> **ACTIVITY**: Extract, exactly as written, each line from the start of the records below to the line containing "white fan unit [319,247,390,326]", both ends included; drop the pictures.

> **DATA**:
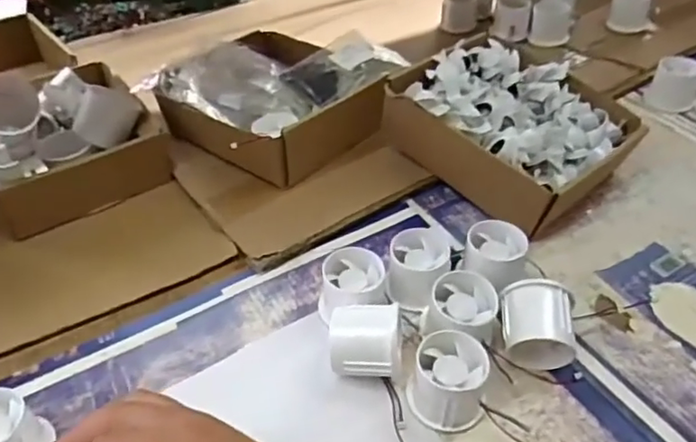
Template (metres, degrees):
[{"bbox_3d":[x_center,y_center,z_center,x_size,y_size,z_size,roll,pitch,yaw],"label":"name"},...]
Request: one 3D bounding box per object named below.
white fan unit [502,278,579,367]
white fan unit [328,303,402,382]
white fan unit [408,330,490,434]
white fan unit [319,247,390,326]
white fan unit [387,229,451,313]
[{"bbox_3d":[0.149,0.083,0.461,0.053,0.055,0.050,1,43,3],"label":"white fan unit"},{"bbox_3d":[0.014,0.095,0.443,0.054,0.052,0.046,1,43,4],"label":"white fan unit"},{"bbox_3d":[0.073,0.116,0.428,0.051,0.046,0.055,9,44,11],"label":"white fan unit"},{"bbox_3d":[0.003,0.060,0.493,0.054,0.046,0.057,10,44,13],"label":"white fan unit"},{"bbox_3d":[0.062,0.043,0.513,0.051,0.044,0.060,1,43,3],"label":"white fan unit"}]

> **YOUR SOLUTION**:
Template (metres, degrees):
[{"bbox_3d":[x_center,y_center,z_center,x_size,y_size,z_size,roll,pitch,yaw],"label":"name"},...]
Request: one 3D bounding box per object named below.
white fan unit [502,278,579,367]
white fan unit [328,303,402,382]
white fan unit [408,330,490,434]
white fan unit [319,247,390,326]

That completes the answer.